Described by someone on IMDB as a Japanese adaptation of On The Road, Pale Flower follows Muraki as he drifts through the illegal gambling halls of Tokyo, desperately trying to find a way to feel alive. It is here that he stumbles upon a beautiful rich woman Saeko, the pale flower of the title, who is suffering from a similar existential malaise, and together they embark upon a mission to restore their senses through racing sports-cars on empty night highways, high-stakes gambling, passionless sex and, for Saeko, hard drugs. It is this latter diversion that comes between them, taking Saeko to a place Muraki will not follow and making her beholden to a ruthless junkie who occupies the edge of the frame as an enigmatic presence throughout the film, callously observing the gambling slumped against the wall in a stoned stupor. For Muraki he is merely a disgusting, cowardly dope addict, but his illusive nature represents something more sinister; the allure of self-destruction that Saeko succumbs to out of ennui.
The breathtakingly polished black and white cinematography (provided by Masao Kosugi) provides further evidence that Japanese filmmakers of this period had absolutely mastered the art of film aesthetics in a way never seen before or since. Its tight scope compositions evoke a wonderful atmosphere of gloom, which is perfectly suited to expressing the stifling world of the Yakuza. The evocation of mood is helped immensely by composer Toru Takemitsu, whose modernist compositions also graced the work of Hiroshi Teshigahara (Woman of the Dunes). But apart from being an utterly perfect example of its genre, the existential gangster film, and an aesthetic triumph, Shinoda’s film, as always, provides a brilliant commentary on the changing values in Japanese society by using the enclosed world of the gangster as an extreme microcosm of wider social transitions.
The film concerns itself with the shift of values that was concurrent with the emergence of the new sixties generation, here presented as alienated and nihilistic.
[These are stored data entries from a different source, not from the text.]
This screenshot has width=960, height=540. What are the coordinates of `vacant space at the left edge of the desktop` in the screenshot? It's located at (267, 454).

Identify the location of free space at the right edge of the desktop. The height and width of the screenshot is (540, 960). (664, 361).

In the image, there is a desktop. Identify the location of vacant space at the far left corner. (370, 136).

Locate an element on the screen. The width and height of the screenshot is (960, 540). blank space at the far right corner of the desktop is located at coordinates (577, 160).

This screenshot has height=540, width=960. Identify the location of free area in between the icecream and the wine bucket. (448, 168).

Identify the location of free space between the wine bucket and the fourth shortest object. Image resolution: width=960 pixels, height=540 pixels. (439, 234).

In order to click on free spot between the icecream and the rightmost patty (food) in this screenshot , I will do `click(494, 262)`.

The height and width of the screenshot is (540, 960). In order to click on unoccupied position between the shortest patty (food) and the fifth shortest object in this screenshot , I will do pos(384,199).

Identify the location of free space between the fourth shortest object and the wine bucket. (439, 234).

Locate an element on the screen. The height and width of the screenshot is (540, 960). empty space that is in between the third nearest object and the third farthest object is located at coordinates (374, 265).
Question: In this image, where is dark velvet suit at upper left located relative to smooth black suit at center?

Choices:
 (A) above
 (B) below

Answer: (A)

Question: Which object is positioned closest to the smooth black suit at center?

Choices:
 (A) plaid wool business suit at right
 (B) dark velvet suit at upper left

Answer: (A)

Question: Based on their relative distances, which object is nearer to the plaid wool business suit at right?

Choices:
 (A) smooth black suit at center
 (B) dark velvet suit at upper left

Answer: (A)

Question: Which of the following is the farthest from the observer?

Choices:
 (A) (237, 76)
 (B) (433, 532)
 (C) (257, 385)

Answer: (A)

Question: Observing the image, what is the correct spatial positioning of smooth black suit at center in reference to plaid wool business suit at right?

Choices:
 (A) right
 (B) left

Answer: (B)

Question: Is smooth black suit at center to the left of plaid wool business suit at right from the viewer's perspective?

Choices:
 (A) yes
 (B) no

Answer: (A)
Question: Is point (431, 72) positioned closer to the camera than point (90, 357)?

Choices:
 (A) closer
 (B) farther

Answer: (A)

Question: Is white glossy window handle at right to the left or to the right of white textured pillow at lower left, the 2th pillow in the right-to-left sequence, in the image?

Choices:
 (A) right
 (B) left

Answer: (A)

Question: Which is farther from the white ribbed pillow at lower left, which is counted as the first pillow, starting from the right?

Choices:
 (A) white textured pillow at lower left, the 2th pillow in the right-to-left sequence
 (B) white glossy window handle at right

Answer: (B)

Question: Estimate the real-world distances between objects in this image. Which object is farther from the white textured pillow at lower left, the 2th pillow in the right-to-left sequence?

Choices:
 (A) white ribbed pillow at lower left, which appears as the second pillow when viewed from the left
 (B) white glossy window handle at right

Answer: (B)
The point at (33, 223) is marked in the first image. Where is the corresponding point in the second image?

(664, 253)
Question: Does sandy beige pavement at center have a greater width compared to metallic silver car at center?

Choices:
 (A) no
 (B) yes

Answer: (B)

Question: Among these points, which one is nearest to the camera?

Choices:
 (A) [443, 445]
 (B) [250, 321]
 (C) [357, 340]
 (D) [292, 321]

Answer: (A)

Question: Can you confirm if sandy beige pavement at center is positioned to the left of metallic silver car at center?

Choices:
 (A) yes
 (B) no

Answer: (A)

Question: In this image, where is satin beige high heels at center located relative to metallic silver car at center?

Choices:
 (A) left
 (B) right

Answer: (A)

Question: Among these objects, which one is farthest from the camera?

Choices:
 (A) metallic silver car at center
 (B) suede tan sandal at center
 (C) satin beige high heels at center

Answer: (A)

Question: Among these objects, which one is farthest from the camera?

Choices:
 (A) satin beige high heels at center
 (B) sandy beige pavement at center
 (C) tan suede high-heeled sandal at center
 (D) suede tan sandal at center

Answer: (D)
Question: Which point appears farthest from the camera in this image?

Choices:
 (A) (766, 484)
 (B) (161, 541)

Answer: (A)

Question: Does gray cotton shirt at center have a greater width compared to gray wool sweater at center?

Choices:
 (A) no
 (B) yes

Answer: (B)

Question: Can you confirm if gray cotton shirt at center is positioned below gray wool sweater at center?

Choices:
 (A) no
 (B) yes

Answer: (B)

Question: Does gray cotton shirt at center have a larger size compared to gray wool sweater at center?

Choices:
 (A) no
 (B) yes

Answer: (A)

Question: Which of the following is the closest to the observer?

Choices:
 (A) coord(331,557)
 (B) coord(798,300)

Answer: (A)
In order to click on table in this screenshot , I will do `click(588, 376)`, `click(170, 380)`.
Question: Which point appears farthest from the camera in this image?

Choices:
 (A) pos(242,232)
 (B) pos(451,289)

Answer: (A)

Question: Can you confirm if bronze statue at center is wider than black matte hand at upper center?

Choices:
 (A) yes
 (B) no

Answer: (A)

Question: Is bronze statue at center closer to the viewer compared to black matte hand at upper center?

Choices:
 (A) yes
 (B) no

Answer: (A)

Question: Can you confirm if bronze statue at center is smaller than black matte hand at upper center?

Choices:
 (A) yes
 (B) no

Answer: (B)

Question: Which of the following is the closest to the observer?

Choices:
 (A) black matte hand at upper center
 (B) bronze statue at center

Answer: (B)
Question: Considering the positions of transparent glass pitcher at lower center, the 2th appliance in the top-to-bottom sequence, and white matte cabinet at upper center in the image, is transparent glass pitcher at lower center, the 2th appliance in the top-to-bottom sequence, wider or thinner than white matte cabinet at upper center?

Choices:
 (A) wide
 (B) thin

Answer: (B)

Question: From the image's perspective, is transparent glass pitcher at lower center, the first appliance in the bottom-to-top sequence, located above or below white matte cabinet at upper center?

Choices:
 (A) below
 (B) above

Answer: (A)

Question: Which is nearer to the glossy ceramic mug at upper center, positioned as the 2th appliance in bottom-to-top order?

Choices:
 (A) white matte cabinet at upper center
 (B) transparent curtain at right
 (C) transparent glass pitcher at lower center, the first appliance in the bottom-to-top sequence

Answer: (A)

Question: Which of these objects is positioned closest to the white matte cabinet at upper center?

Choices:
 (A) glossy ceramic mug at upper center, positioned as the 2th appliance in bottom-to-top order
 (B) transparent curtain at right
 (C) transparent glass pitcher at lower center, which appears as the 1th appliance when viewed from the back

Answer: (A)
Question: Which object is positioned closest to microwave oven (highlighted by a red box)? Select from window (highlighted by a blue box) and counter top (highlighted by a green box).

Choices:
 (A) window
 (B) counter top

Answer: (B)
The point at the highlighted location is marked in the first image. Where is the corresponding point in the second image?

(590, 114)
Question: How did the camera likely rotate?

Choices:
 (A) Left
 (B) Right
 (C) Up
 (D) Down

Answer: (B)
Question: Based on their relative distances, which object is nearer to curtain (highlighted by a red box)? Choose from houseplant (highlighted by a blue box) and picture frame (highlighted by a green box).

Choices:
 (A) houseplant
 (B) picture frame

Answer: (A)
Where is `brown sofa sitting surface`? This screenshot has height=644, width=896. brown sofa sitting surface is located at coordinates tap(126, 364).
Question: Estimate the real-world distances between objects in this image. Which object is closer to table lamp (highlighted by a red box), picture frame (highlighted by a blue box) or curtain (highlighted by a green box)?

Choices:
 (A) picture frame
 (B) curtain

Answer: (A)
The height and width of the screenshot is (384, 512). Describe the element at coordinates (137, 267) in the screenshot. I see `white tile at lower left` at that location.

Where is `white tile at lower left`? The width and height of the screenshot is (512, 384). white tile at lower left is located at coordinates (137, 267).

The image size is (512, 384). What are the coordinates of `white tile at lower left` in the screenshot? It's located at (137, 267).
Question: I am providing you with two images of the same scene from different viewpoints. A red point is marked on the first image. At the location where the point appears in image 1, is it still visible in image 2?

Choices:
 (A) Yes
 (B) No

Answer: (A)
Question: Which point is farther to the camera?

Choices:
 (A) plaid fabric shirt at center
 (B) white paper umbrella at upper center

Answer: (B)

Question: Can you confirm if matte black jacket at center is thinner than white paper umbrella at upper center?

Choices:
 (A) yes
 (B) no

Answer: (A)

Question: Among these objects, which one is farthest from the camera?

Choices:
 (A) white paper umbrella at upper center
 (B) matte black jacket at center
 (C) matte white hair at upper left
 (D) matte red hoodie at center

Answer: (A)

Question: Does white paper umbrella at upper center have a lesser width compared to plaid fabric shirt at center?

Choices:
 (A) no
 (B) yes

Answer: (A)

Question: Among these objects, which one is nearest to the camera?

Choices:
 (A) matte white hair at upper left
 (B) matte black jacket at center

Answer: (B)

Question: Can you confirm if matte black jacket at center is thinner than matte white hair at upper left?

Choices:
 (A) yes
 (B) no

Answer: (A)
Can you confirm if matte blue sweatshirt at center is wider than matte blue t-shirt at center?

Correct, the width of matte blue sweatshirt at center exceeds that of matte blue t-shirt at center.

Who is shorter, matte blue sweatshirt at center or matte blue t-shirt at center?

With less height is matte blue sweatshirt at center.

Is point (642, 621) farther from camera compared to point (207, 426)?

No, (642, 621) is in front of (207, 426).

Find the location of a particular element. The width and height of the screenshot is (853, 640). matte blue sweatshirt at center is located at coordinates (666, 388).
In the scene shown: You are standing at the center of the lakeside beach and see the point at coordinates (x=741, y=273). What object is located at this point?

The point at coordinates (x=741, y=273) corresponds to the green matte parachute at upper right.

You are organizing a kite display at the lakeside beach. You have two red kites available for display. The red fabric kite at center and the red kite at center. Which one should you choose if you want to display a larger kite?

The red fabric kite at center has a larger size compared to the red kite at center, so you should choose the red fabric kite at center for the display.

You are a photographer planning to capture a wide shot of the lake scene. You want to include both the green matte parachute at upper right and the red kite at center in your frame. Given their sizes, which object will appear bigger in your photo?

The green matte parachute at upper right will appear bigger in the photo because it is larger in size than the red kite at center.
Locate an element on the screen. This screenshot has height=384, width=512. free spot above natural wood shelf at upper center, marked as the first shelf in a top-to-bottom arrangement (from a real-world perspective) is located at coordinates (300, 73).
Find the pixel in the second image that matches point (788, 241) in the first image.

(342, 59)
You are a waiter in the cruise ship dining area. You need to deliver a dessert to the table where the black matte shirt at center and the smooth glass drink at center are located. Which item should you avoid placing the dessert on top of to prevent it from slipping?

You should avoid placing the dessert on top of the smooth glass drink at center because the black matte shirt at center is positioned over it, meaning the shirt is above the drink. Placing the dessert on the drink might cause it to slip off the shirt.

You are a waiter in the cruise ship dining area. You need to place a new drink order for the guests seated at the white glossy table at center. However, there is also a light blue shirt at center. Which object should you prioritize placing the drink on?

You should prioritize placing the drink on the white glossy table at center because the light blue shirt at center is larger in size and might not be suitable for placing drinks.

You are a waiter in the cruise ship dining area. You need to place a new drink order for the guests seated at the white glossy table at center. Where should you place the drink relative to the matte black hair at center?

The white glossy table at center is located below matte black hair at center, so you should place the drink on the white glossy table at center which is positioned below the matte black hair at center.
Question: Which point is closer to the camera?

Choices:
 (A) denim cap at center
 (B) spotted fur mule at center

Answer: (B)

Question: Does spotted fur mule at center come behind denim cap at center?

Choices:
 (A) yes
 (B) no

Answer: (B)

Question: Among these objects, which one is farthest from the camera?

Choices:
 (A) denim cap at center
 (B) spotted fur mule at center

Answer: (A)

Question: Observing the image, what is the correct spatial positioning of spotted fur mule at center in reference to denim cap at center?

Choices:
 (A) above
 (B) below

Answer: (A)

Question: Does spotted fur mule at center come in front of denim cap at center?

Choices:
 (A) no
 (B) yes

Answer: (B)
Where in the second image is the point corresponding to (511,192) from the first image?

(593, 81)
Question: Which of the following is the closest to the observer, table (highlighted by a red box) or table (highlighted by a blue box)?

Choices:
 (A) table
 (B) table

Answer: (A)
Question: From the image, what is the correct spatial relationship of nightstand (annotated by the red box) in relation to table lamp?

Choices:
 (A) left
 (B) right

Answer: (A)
This is particularly apparent in the attitudes of the aging gang leaders who are desperate to hold on to their hard won power in the face of ambitious newcomers and the fatalistic attitude of Muraki, a child of the post war years, who despite having only just been released from prison puts himself forward for the job of assassinating Imai without a thought for himself. This scene, set to an elegiac choral piece (by Britten?), is utterly devastating in its violent emotional intensity. It is seen through the eyes of Saeko, who Muraki invites along as a witness, promising that the act of murder is the greatest kick, but the look on his face afterwards tells another story. The film ends with Muraki behind bars yet again, and it is here that he learns of the death of Saeko at the hands of her dealer. As the prison gates close irrevocably behind him the film ends with his voice over, commenting that without Saeko life has no meaning. A realisation of love that reverses the statement he makes at the very opening of the film about the worthlessness of human life, but a realisation that has come too late…
Shinoda’s film, like Takeshi Kitano’s superb Yakuza films, is also sophisticated enough to contain a critique of the genre without ever rejecting it outright. Thus, whilst they are planning the assassination of Imai, the doom laden and tense atmosphere is broken by a phone call. When one of the gang elders picks up the phone there is a brief pause before he states irritably that ‘this ‘aint no beauty parlour!’ The emergent fashion oriented consumer society here breaks into the traditional world of the Yakuza in a moment of wonderful irrationality and flagrant abuse of the film’s tone. In spite of these undermining moments Shinoda’s film has a stifling coherence and linear progression that is wholly appropriate to the subject, but completely different to the stylistic excess of his other masterpiece Assassination, made just after Pale Flower also in 1964, which was a daring and unlikely fusion of Yojimbo and Citizen Kane. In that film Shinoda transports his theme of existential angst to the genre of the Samurai film, utilising the setting of the Edo period to evoke the lack of certainty in the post war period, when American values were infiltrating society and the emperor was forced to denounce his divine status. These issues are explored through the character of a sword for hire, who plays the opposed camps of the Tokugawa Shogunate’s ‘Free Samurai Army’ and the emperor worshippers against one another, to the point that his own identity became utterly unfathomable to both the audience and himself, as well as the assassin employed by the shogun. Shinoda finally arrives at his nihilistic realisation that “a man should live anyway he wants. What else is there?” a statement that seems to act as an ironic counterpoint to Muraki’s position, tethered as he is by loyalty to his gang over life itself, which to him is nothing more than a pale flower.